我们在Pycharm中按住win点击get,会来到get方法的源码:
def get(url, params=None, **kwargs):
r"""Sends a GET request.
:param url: URL for the new :class:`Request` object.
:param params: (optional) Dictionary, list of tuples or bytes to send
in the body of the :class:`Request`.
:param \*\*kwargs: Optional arguments that ``request`` takes.
:return: :class:`Response <Response>` object
:rtype: requests.Response
"""
kwargs.setdefault('allow_redirects', True)
return request('get', url, params=params, **kwargs)
发现调用了request方法,继续往下看
def request(method, url, **kwargs):
"""Constructs and sends a :class:`Request <Request>`.
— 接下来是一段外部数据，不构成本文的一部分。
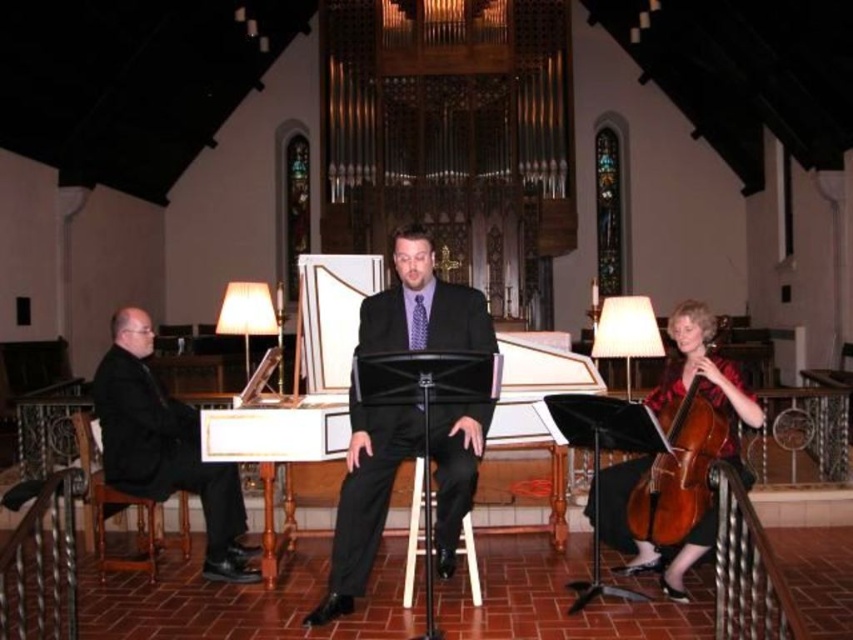
Does point (711, 488) come in front of point (109, 502)?

Yes, point (711, 488) is in front of point (109, 502).

Identify the location of brown wooden cello at lower right. This screenshot has height=640, width=853. (680, 468).

You are a GUI agent. You are given a task and a screenshot of the screen. Output one action in this format:
    pyautogui.click(x=<x>, y=<y>)
    Task: Click on the brown wooden cello at lower right
    
    Given the screenshot: What is the action you would take?
    pyautogui.click(x=680, y=468)

Who is higher up, black matte suit at left or brown wooden chair at left?

black matte suit at left is higher up.

Can you confirm if black matte suit at left is bigger than brown wooden chair at left?

Yes, black matte suit at left is bigger than brown wooden chair at left.

The image size is (853, 640). Describe the element at coordinates (164, 445) in the screenshot. I see `black matte suit at left` at that location.

Find the location of a particular element. The width and height of the screenshot is (853, 640). black matte suit at left is located at coordinates (164, 445).

Which is more to the left, brown wooden chair at left or wooden stool at center?

From the viewer's perspective, brown wooden chair at left appears more on the left side.

Who is more forward, (x=151, y=518) or (x=410, y=518)?

Point (x=151, y=518) is in front.

This screenshot has width=853, height=640. I want to click on brown wooden chair at left, so click(x=119, y=509).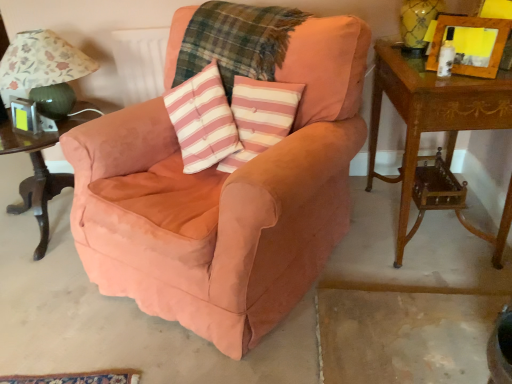
Question: Looking at their shapes, would you say wooden carved side table at right, the first table viewed from the right, is wider or thinner than metallic silver picture frame at left, which appears as the second picture frame when viewed from the top?

Choices:
 (A) wide
 (B) thin

Answer: (A)

Question: From the image's perspective, relative to metallic silver picture frame at left, acting as the second picture frame starting from the front, is wooden carved side table at right, the first table viewed from the right, above or below?

Choices:
 (A) below
 (B) above

Answer: (A)

Question: Which of these objects is positioned farthest from the floral fabric lampshade at left?

Choices:
 (A) dark wood table at left, arranged as the second table when viewed from the right
 (B) suede-like peach armchair at center
 (C) pink striped fabric pillow at center
 (D) plaid fabric at center
 (E) wooden carved side table at right, the first table viewed from the right

Answer: (E)

Question: Estimate the real-world distances between objects in this image. Which object is closer to the wooden picture frame at upper right, which appears as the 2th picture frame when viewed from the back?

Choices:
 (A) wooden carved side table at right, arranged as the 2th table when viewed from the left
 (B) pink striped fabric pillow at center
 (C) floral fabric lampshade at left
 (D) dark wood table at left, which ranks as the 1th table in left-to-right order
 (E) suede-like peach armchair at center

Answer: (A)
:param method: method for the new :class:`Request` object.
:param url: URL for the new :class:`Request` object.
:param params: (optional) Dictionary, list of tuples or bytes to send
in the body of the :class:`Request`.
:param data: (optional) Dictionary, list of tuples, bytes, or file-like
object to send in the body of the :class:`Request`.
:param json: (optional) A JSON serializable Python object to send in the body of the :class:`Request`.
:param headers: (optional) Dictionary of HTTP Headers to send with the :class:`Request`.
:param cookies: (optional) Dict or CookieJar object to send with the :class:`Request`.
:param files: (optional) Dictionary of ``'name': file-like-objects`` (or ``{'name': file-tuple}``) for multipart encoding upload.
``file-tuple`` can be a 2-tuple ``('filename', fileobj)``, 3-tuple ``('filename', fileobj, 'content_type')``
or a 4-tuple ``('filename', fileobj, 'content_type', custom_headers)``, where ``'content-type'`` is a string
defining the content type of the given file and ``custom_headers`` a dict-like object containing additional headers
to add for the file.
:param auth: (optional) Auth tuple to enable Basic/Digest/Custom HTTP Auth.
:param timeout: (optional) How many seconds to wait for the server to send data
before giving up, as a float, or a :ref:`(connect timeout, read
timeout) <timeouts>` tuple.
:type timeout: float or tuple
:param allow_redirects: (optional) Boolean. Enable/disable GET/OPTIONS/POST/PUT/PATCH/DELETE/HEAD redirection. Defaults to ``True``.
:type allow_redirects: bool
:param proxies: (optional) Dictionary mapping protocol to the URL of the proxy.
:param verify: (optional) Either a boolean, in which case it controls whether we verify
the server's TLS certificate, or a string, in which case it must be a path
to a CA bundle to use. Defaults to ``True``.
:param stream: (optional) if ``False``, the response content will be immediately downloaded.
:param cert: (optional) if String, path to ssl client cert file (.pem). If Tuple, ('cert', 'key') pair.
:return: :class:`Response <Response>` object
:rtype: requests.Response
Usage::
>>> import requests
>>> req = requests.request('GET', 'https://httpbin.org/get')
<Response [200]>
"""
# By using the 'with' statement we are sure the session is closed, thus we
# avoid leaving sockets open which can trigger a ResourceWarning in some
# cases, and look like a memory leak in others.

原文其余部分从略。